|

Streaming Radio Suara Landak

Warga Sungai Tengah Protes Dugaan Penjualan Ilegal Ratusan Hektare Lahan Hutan di Paloh

Warga Dusun Sungai Tengah, Desa Sungai Tengah, Kecamatan Paloh lakukan aksi protes terhadap dugaan penjualan lahan hutan kawasan secara ilegal yang diguga dilakukan oleh perangkat desa.SUARALANDAK/SK
Sambas (Suara Landak) – Warga Dusun Sungai Tengah, Desa Sungai Tengah, Kecamatan Paloh, Kabupaten Sambas, menyuarakan protes keras terhadap dugaan penjualan lahan hutan kawasan seluas ratusan hektare yang dilakukan tanpa sepengetahuan dan persetujuan masyarakat setempat.

Aksi penolakan ini mencuat setelah sejumlah warga menemukan adanya transaksi jual beli lahan yang diduga melibatkan oknum perangkat dusun, termasuk kepala dusun, ketua RT, hingga anggota Badan Permusyawaratan Desa (BPD), Senin (20/10/2025).

Salah satu warga, Markal, mengungkapkan bahwa praktik penjualan tersebut bukan hal baru. Ia menyebut, kegiatan itu telah terjadi berulang kali dan dilakukan secara sepihak tanpa melibatkan masyarakat yang selama ini menggantungkan hidup dari lahan tersebut.

“Selama ini masyarakat hanya ingin memanfaatkan lahan untuk bercocok tanam demi menunjang ekonomi keluarga. Tapi ketika meminta lahan, selalu dijawab tidak ada lagi. Ternyata, lahan-lahan itu sudah dijual,” ungkap Markal dengan nada kecewa.

Ia menambahkan, luas lahan yang diduga dijual mencapai sekitar 100 hingga 200 hektare. Masyarakat pun merasa dirugikan karena kehilangan hak atas lahan yang seharusnya menjadi bagian dari wilayah kelola bersama.

Warga, lanjutnya, telah berulang kali menyampaikan keluhan kepada pihak desa maupun kepolisian agar menindaklanjuti dugaan penjualan ilegal tersebut. Namun hingga kini, belum ada kejelasan atau tindakan tegas dari pihak berwenang.

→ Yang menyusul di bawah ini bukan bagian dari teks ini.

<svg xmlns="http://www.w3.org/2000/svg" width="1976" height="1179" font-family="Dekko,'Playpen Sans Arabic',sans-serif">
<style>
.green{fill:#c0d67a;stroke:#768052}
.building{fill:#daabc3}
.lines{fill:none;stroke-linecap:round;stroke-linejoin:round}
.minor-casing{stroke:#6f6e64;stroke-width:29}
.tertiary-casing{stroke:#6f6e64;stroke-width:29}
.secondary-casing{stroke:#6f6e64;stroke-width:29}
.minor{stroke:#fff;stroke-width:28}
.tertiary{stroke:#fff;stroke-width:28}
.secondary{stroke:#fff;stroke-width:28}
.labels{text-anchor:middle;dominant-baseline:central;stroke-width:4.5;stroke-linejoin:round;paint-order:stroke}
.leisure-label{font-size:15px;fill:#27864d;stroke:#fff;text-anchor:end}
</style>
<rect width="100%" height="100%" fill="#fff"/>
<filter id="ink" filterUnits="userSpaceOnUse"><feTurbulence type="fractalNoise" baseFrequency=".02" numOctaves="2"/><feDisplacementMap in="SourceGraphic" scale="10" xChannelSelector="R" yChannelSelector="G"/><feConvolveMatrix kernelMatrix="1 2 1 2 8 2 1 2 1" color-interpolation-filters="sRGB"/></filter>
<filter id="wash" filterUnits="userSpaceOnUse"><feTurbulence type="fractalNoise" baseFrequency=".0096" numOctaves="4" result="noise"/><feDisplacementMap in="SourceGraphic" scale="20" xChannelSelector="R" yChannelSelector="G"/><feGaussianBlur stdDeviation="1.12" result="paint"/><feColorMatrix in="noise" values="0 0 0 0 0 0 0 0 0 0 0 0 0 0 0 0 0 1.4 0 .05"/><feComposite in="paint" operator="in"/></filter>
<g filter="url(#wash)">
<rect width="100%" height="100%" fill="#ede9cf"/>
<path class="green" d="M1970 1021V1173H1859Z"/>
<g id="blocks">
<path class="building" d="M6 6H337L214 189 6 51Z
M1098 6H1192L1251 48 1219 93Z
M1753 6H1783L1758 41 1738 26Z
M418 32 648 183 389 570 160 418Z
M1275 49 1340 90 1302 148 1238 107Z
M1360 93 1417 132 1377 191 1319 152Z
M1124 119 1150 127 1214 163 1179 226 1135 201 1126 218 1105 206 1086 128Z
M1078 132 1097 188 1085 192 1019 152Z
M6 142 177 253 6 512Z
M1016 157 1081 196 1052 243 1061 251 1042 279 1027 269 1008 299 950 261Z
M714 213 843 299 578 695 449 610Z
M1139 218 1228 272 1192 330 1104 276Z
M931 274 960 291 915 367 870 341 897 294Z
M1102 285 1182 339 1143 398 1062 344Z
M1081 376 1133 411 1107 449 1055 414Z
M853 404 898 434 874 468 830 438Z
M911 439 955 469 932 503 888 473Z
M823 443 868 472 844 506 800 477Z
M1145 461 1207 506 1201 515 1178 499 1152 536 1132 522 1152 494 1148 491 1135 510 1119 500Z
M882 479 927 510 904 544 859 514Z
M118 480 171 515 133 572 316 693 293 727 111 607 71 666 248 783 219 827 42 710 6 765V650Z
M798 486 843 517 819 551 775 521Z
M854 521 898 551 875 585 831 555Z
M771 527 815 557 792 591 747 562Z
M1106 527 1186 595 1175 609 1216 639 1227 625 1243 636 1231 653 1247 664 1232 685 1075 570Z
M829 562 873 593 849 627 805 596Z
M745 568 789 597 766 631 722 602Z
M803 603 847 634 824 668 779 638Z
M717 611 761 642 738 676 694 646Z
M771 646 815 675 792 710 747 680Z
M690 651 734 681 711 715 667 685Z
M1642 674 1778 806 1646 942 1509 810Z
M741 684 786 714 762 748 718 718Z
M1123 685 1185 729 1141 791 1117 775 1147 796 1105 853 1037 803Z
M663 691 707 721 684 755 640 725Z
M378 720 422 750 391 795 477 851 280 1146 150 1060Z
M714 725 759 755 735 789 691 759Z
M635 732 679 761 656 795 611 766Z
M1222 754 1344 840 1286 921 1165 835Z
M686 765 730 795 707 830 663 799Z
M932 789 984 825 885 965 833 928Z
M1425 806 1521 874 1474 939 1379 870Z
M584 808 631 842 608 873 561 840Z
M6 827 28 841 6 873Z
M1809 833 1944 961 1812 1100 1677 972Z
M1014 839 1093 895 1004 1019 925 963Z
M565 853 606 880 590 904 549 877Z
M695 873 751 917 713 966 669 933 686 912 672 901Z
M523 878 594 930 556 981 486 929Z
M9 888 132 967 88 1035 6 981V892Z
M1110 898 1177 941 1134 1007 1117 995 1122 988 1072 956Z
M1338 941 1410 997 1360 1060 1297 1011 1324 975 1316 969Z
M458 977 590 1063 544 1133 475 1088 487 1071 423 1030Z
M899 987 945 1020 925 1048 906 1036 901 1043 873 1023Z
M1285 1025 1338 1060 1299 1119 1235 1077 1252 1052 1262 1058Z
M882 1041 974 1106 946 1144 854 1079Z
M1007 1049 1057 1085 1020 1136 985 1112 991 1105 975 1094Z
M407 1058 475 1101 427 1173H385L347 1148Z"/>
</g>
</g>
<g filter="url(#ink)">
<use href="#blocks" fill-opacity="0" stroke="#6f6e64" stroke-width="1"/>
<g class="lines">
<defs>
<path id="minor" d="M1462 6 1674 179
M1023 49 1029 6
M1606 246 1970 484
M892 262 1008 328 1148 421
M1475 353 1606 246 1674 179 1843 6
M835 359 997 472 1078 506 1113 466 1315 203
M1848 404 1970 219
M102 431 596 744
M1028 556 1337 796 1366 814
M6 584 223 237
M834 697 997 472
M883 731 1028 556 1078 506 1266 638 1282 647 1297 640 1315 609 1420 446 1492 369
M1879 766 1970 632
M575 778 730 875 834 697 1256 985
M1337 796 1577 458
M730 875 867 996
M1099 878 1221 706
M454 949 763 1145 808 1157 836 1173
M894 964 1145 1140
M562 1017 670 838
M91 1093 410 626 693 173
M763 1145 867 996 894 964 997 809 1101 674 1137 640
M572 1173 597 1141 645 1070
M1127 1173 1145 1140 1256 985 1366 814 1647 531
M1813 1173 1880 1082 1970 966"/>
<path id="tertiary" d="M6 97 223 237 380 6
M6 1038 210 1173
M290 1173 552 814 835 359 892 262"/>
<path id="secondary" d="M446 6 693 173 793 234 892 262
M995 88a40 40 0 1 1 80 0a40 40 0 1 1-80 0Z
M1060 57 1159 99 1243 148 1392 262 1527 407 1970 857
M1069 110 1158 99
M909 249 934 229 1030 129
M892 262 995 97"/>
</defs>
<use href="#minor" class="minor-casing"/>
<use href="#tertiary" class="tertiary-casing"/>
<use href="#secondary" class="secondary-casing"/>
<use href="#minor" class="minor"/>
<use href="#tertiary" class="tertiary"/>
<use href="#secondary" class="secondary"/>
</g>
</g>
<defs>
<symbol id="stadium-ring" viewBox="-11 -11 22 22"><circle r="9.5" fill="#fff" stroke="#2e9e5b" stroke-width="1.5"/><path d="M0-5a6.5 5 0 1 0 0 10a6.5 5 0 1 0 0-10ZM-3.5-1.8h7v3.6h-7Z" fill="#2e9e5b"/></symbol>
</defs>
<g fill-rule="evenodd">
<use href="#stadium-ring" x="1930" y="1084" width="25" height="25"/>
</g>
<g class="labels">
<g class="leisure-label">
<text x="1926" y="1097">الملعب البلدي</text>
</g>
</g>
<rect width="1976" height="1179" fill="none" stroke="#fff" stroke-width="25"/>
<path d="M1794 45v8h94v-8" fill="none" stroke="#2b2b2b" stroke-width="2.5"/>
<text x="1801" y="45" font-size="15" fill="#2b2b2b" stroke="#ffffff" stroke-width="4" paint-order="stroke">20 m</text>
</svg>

Menurut Markal, penjualan lahan ini diduga kuat melanggar aturan, mengingat sebagian wilayah yang dijual merupakan kawasan hutan produksi yang secara hukum tidak boleh diperjualbelikan. Dalam sejumlah dokumen yang diperoleh warga, ditemukan adanya surat pernyataan, surat penyerahan, hingga nominal transaksi yang mengindikasikan adanya praktik jual beli tidak sah.

“Kalau memang hutan produksi tidak boleh dijual, maka penegak hukum harus menindak siapa pun yang melakukannya. Jangan hanya rakyat kecil yang selalu ditekan dengan alasan kawasan hutan,” tegasnya.

Markal juga mengungkapkan bahwa sebagian lahan yang dijual kini telah mulai dikerjakan oleh pihak yang diduga investor dari luar daerah. Aktivitas tersebut semakin memperkuat dugaan bahwa lahan tersebut benar-benar telah berpindah tangan secara tidak sah.

“Dalam dokumen yang kami pegang hanya tercatat 56 hektare, sedangkan sisanya tidak berani mereka tunjukkan. Tapi di lapangan, kegiatan pengelolaan sudah berjalan. Kami menuntut kejelasan siapa pemilik sebenarnya dan untuk apa lahan itu digunakan,” ujarnya.

Masyarakat berharap aparat penegak hukum segera turun tangan untuk melakukan investigasi menyeluruh dan menghentikan segala bentuk aktivitas yang diduga melanggar hukum di kawasan tersebut. Mereka juga menuntut transparansi dari pemerintah desa agar tidak ada lagi praktik jual beli lahan yang merugikan warga dan merusak kawasan hutan[SK].